I use sims. I've used sims a lot, both before I raced in real life, and after. They taught me a LOT about car setups, car control, racecraft, racer mentality, coping with the red mist...I've used rFactor and netKar to 'learn' circuits, and even (once) to work out the starting point for gearing the car. But I'm not foolish enough to think that the tracks, or the lines or the grip or the car behaviour (even in an excessively expensive simulator like iRacing that is, at best, the third best simulator out there at this moment in time) are in anyway realistic enough to be used, useful or quick in real life.
And I'm not even that good, and have a lot still to learn. If I was a professional driver I'd wager there was even less to learn in that regard, but just enough to make them useful. For starters, even Alonso or Hamilton or Kobayashi can practice RACING on a simulator - passing, repassing, defending... stuff you CAN learn from a sim
You're assuming that I'm assuming. You're assuming I've done no work in real life in order to go faster. I'm offended.

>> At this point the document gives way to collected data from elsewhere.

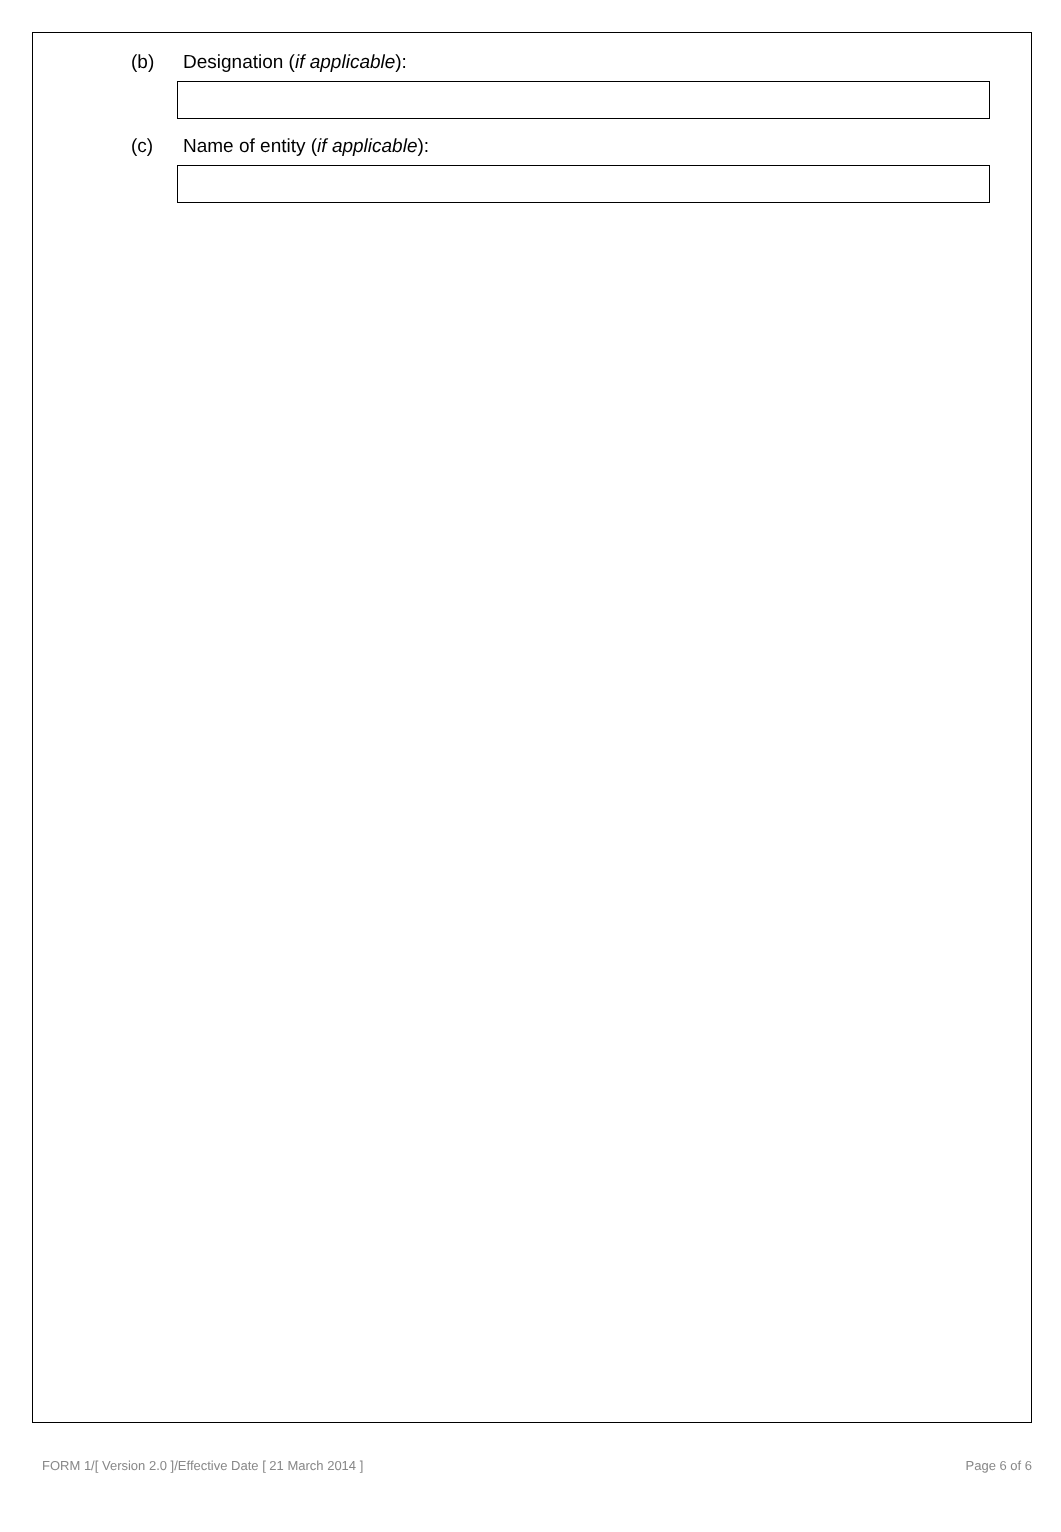(b) Designation (if applicable):
(c) Name of entity (if applicable):
FORM 1/[ Version 2.0 ]/Effective Date [ 21 March 2014 ] Page 6 of 6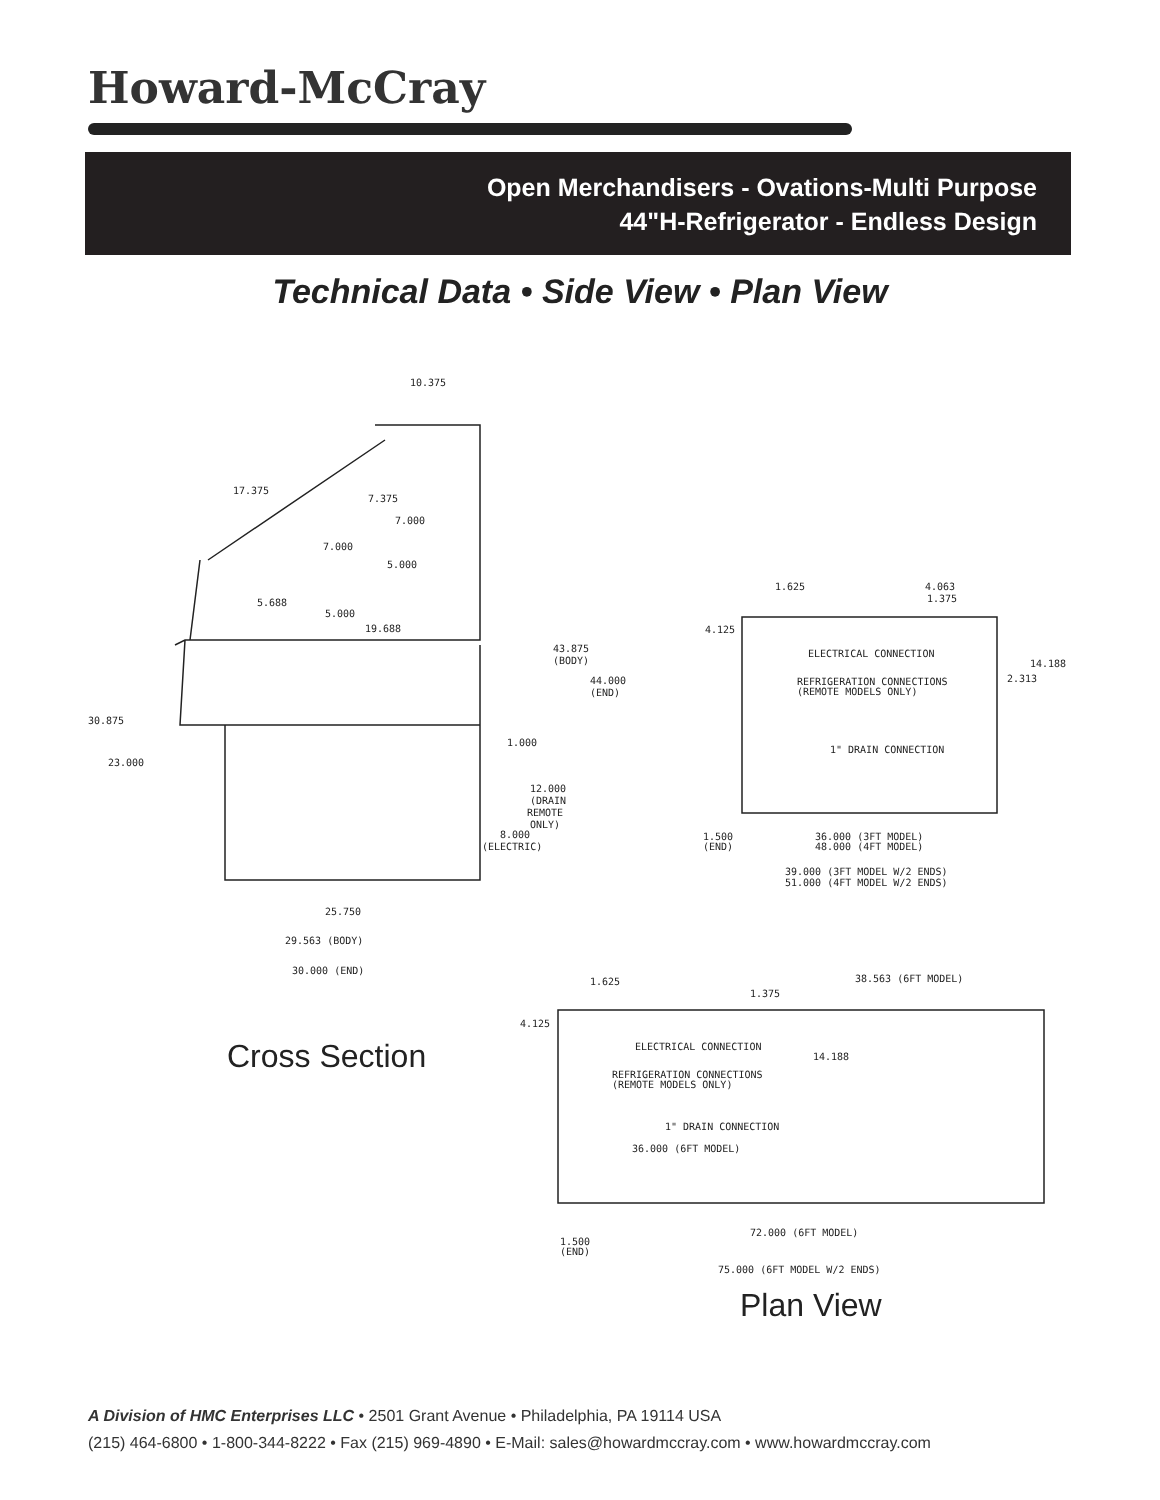Howard-McCray
Open Merchandisers - Ovations-Multi Purpose
44"H-Refrigerator - Endless Design
Technical Data • Side View • Plan View
10.375
17.375
7.375
7.000
7.000
5.000
5.688
5.000
19.688
43.875
(BODY)
44.000
(END)
30.875
23.000
1.000
12.000
(DRAIN
REMOTE
ONLY)
8.000
(ELECTRIC)
25.750
29.563 (BODY)
30.000 (END)
1.625
4.063
1.375
4.125
ELECTRICAL CONNECTION
14.188
2.313
REFRIGERATION CONNECTIONS
(REMOTE MODELS ONLY)
1" DRAIN CONNECTION
1.500
(END)
36.000 (3FT MODEL)
48.000 (4FT MODEL)
39.000 (3FT MODEL W/2 ENDS)
51.000 (4FT MODEL W/2 ENDS)
1.625
38.563 (6FT MODEL)
1.375
4.125
ELECTRICAL CONNECTION
14.188
REFRIGERATION CONNECTIONS
(REMOTE MODELS ONLY)
1" DRAIN CONNECTION
36.000 (6FT MODEL)
72.000 (6FT MODEL)
1.500
(END)
75.000 (6FT MODEL W/2 ENDS)
Cross Section
Plan View
A Division of HMC Enterprises LLC • 2501 Grant Avenue • Philadelphia, PA 19114 USA
(215) 464-6800 • 1-800-344-8222 • Fax (215) 969-4890 • E-Mail: sales@howardmccray.com • www.howardmccray.com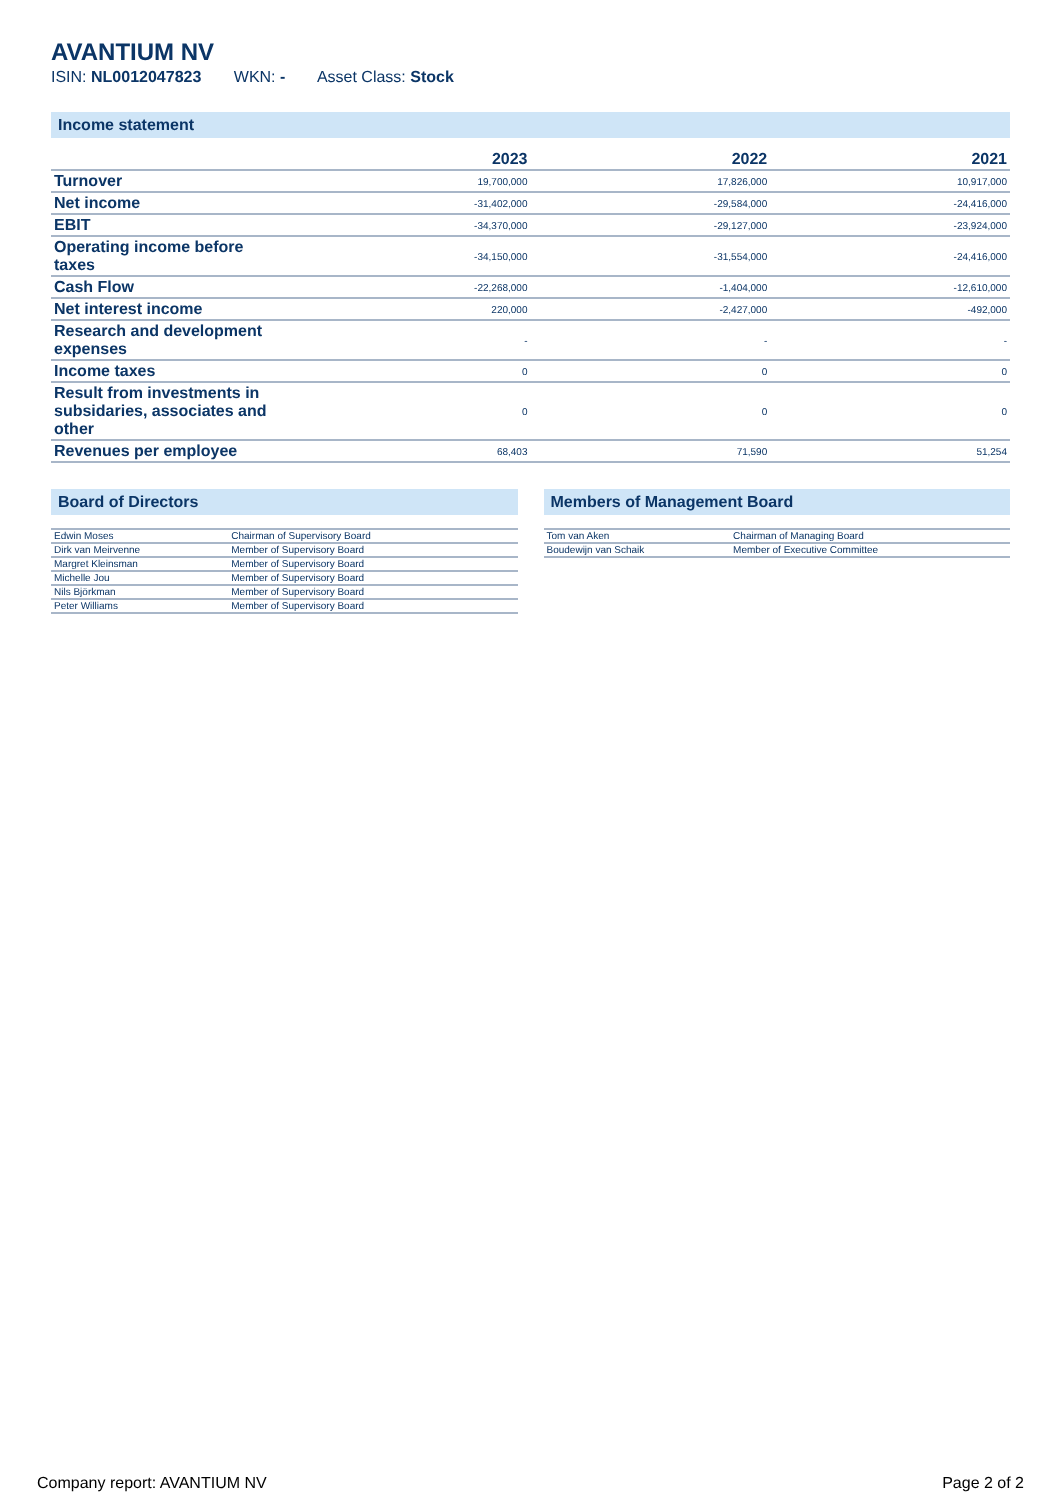AVANTIUM NV
ISIN: NL0012047823 WKN: - Asset Class: Stock
Income statement
| | 2023 | 2022 | 2021 |
| --- | --- | --- | --- |
| Turnover | 19,700,000 | 17,826,000 | 10,917,000 |
| Net income | -31,402,000 | -29,584,000 | -24,416,000 |
| EBIT | -34,370,000 | -29,127,000 | -23,924,000 |
| Operating income before taxes | -34,150,000 | -31,554,000 | -24,416,000 |
| Cash Flow | -22,268,000 | -1,404,000 | -12,610,000 |
| Net interest income | 220,000 | -2,427,000 | -492,000 |
| Research and development expenses | - | - | - |
| Income taxes | 0 | 0 | 0 |
| Result from investments in subsidaries, associates and other | 0 | 0 | 0 |
| Revenues per employee | 68,403 | 71,590 | 51,254 |
Board of Directors
| Edwin Moses | Chairman of Supervisory Board |
| Dirk van Meirvenne | Member of Supervisory Board |
| Margret Kleinsman | Member of Supervisory Board |
| Michelle Jou | Member of Supervisory Board |
| Nils Björkman | Member of Supervisory Board |
| Peter Williams | Member of Supervisory Board |
Members of Management Board
| Tom van Aken | Chairman of Managing Board |
| Boudewijn van Schaik | Member of Executive Committee |
Company report: AVANTIUM NV Page 2 of 2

I would ask you guys if you've ever had the opportunity to drive the very same car on the very same track as iRacing (or on any laser scanned circuit), but I have a feeling I already know what the answer is going to be...
I'm assuming your not Fernando Alonso, and thus for all we know you could be approaching Laguna in completely the wrong manner. What you think is right, could be completely wrong. Unless of course you think you're at Alonso's level?
Look, what works for you works for you. That's great, that's fine. But for me tracks & cars are far too organic to be accurately modelled in the current generation of sims. I simply don't trust them as tools to learn tracks in any real meaningful manner. Other things they are brilliant for, I won't deny that.
What about Huutu's outing before he puked? Surely it's no coincidence that he did reasonably well after only a few laps - after all he'd never driven a NORMAL car before, and was under the weather.